In the current age of data abundance, an ever-present question is how to balance data quantity with data quality, because more data does not necessarily mean more data which is of high quality. Generalising the results from data analyses is also a closely related conundrum: we might naively expect that more data should make results more generalisable. Disentangling these entities and approaching a more wholesomely “correct” answer is a challenging but nevertheless critical task.

a 3d image of a cube made of cubes

Randomly distributed errors may be reasonably handled through accumulation of more data or applying noise-reduction approaches such as Gaussian filters that smooth the data to average out small “aberrations” or errors. However, these small aberrations can be substantive in medical data so there is a risk of removing meaningful data with error reduction techniques. Furthermore, “real world” medical data collected daily in healthcare systems around the world often contain semi-systematic rather than random errors, such as missing, inconsistent, and incorrect documentation.

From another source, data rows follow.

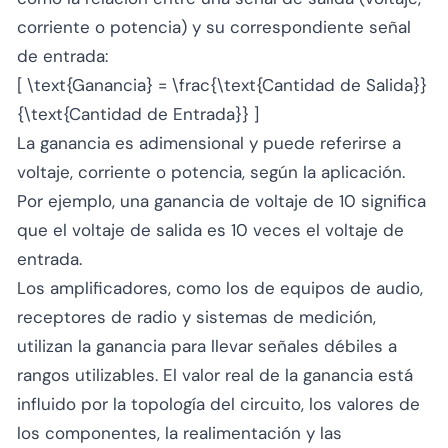
corriente o potencia) y su correspondiente señal
de entrada:
[ \text{Ganancia} = \frac{\text{Cantidad de Salida}}
{\text{Cantidad de Entrada}} ]
La ganancia es adimensional y puede referirse a
voltaje, corriente o potencia, según la aplicación.
Por ejemplo, una ganancia de voltaje de 10 significa
que el voltaje de salida es 10 veces el voltaje de
entrada.
Los amplificadores, como los de equipos de audio,
receptores de radio y sistemas de medición,
utilizan la ganancia para llevar señales débiles a
rangos utilizables. El valor real de la ganancia está
influido por la topología del circuito, los valores de
los componentes, la realimentación y las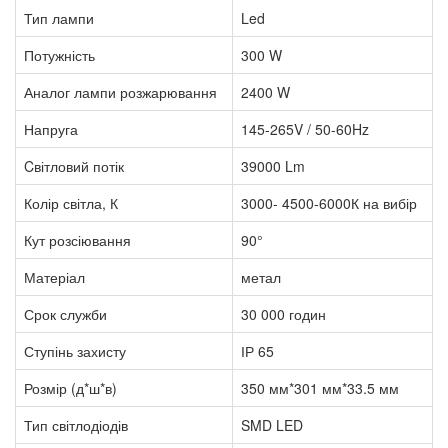
Тип лампи
Led
Потужність
300 W
Аналог лампи розжарювання
2400 W
Напруга
145-265V / 50-60Hz
Cвітловий потік
39000 Lm
Колір світла, К
3000- 4500-6000К на вибір
Кут розсіювання
90°
Матеріал
метал
Срок служби
30 000 годин
Ступінь захисту
ІР 65
Розмір (д*ш*в)
350 мм*301 мм*33.5 мм
Тип світлодіодів
SMD LED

Therefore, a greater quantity of data does not alleviate inherent non-random documentation error but rather augments the complexity. Similarly, an approach that fixes a specific error in data from one hospital could corrupt the data collected at another hospital depending on individual clinical practices or cultural norms. Hence, devising appropriate error reduction models to apply to medical data necessitates the input of domain expertise from the outset.

While the correct result for the correct reason is paramount in medicine and life sciences, pure quantity of data and generalised error correction cannot substitute for strategically applied domain expertise to resolve data errors.

As machine learning approaches are increasingly employed to determine associations in data and make predictions in medicine, we must vigilantly remember that these algorithms themselves cannot identify and correct missing or incorrect data; rather, they inherit and learn the biases and errors embedded in the data we give them.